Estabeleceu o seu renome de escritor graças à Vida de Rossini e às duas partes de seu Racine e Shakespeare, autêntico manifesto do romantismo. Depois de uma relação sentimental com a atriz Clémentine Curial, que durou até 1826, empreendeu novas viagens ao Reino Unido e Itália e redigiu a sua primeira novela, Armance. Em 1828, sem dinheiro nem sucesso literário, solicitou um posto na Biblioteca Real, que não lhe foi concedido; afundado numa péssima situação económica, a morte do conde de Daru, no ano seguinte, afetou-o particularmente. Superou este período difícil graças aos cargos de cônsul que obteve primeiro em Trieste e mais tarde em Civitavecchia, enquanto se entregava sem reservas à literatura.
Em 1830 aparece sua primeira obra-prima: O Vermelho e o Negro, uma crónica analítica da sociedade francesa na época da Restauração, na qual Stendhal representou as ambições da sua época e as contradições da emergente sociedade de classes, destacando sobretudo a análise psicológica das personagens e o estilo direto e objetivo da narração.
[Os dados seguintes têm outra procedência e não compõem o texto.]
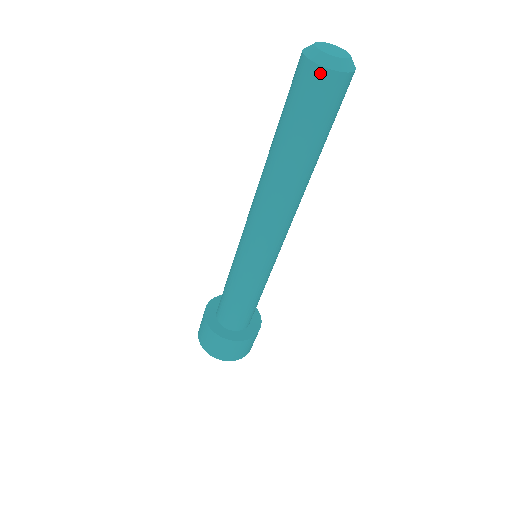
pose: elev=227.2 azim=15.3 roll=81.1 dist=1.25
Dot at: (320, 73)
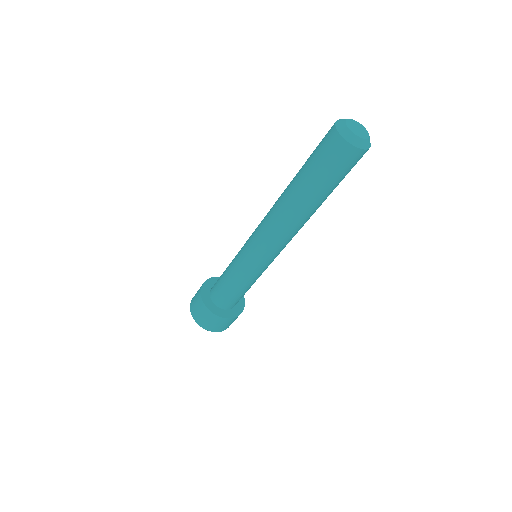
Dot at: (350, 149)
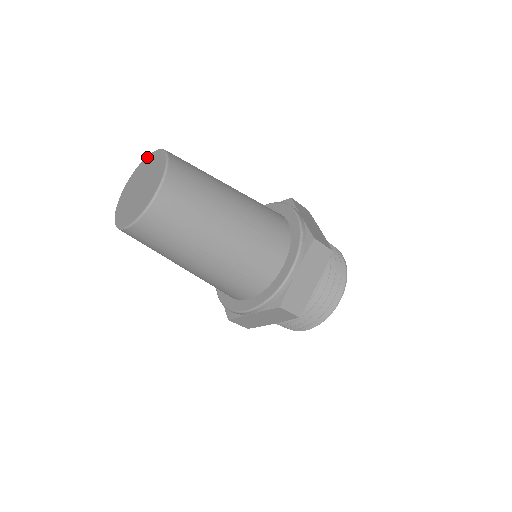
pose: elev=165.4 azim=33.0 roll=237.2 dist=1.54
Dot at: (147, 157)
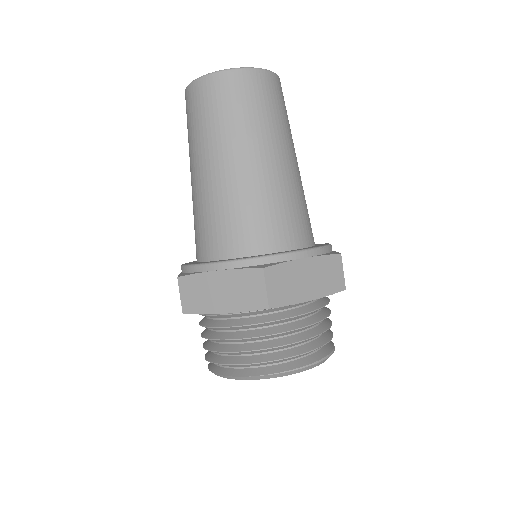
Dot at: occluded
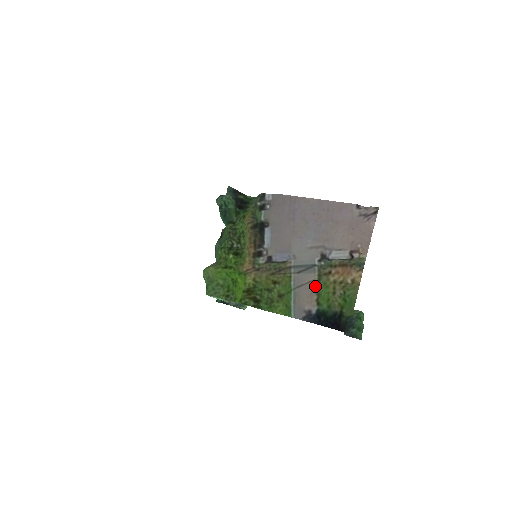
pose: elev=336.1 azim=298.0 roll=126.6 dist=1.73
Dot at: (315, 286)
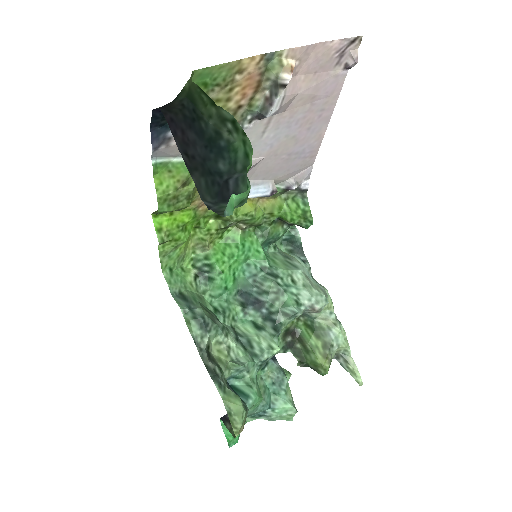
Dot at: occluded
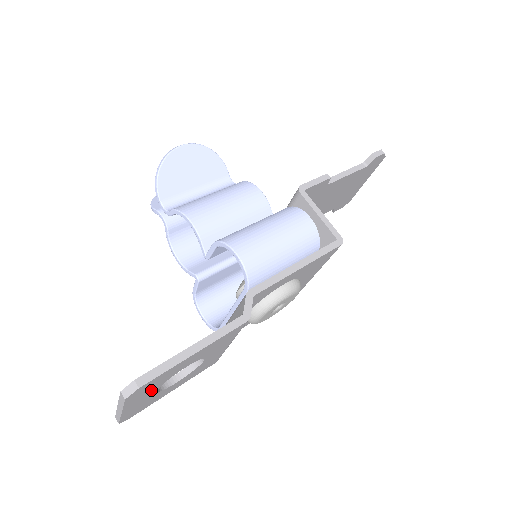
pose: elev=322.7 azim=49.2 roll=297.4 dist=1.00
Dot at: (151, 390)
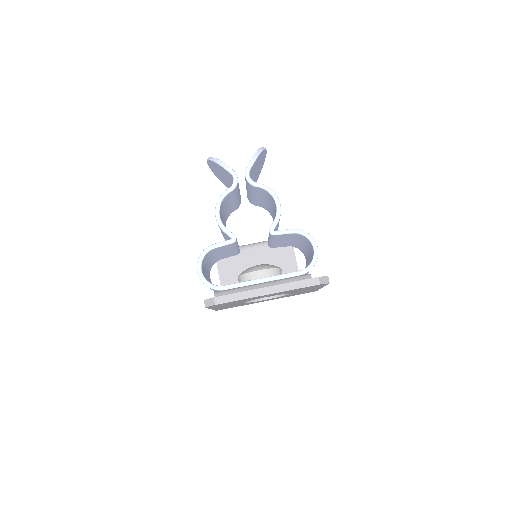
Dot at: (285, 292)
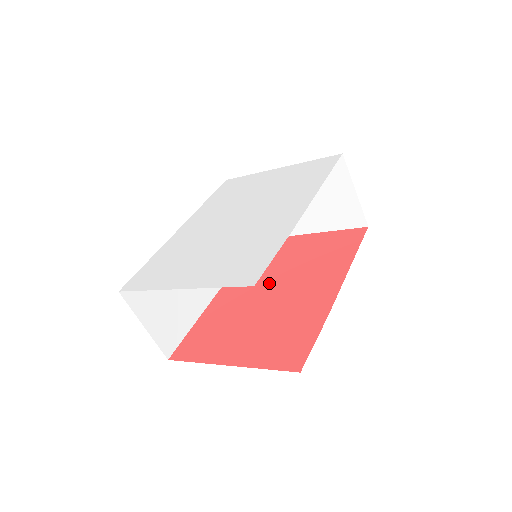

Em 1839 publicou A Cartuxa de Parma, muito mais novelesca do que a sua obra anterior, que escreveu em apenas dois meses e que por sua espontaneidade constitui uma confissão poética extraordinariamente sincera, ainda que só tivesse recebido o elogio de Honoré de Balzac.
Ambas são novelas de aprendizagem e partilham rasgos românticos e realistas; nelas aparece um novo tipo de herói, tipicamente moderno, caracterizado pelo seu isolamento da sociedade e o seu confronto com as suas convenções e ideais, no que muito possivelmente se reflete em parte a personalidade do próprio Stendhal.
Outra importante obra de Stendhal é Napoleão, na qual o escritor narra momentos importantes da vida do grande general Bonaparte. Como o próprio Stendhal descreve no início deste livro, havia na época (1837) uma carência de registos referentes ao período da carreira militar de Napoleão, sobretudo a sua atuação nas várias batalhas na Itália. Dessa forma, e também porque Stendhal era um admirador incondicional do corso, a obra prioriza a emergência de Bonaparte no cenário militar, entre os anos de 1796 e 1797 nas batalhas italianas. Declarou, certa vez, que não considerava morrer na rua algo indigno e, curiosamente, faleceu de um ataque de apoplexia, na rua, sem concluir a sua última obra, Lamiel, que foi publicada muito depois da sua morte.
O reconhecimento da obra de Stendhal, como ele mesmo previu, só se iniciou cerca de cinquenta anos após sua morte, ocorrida em 1842, na cidade de Paris.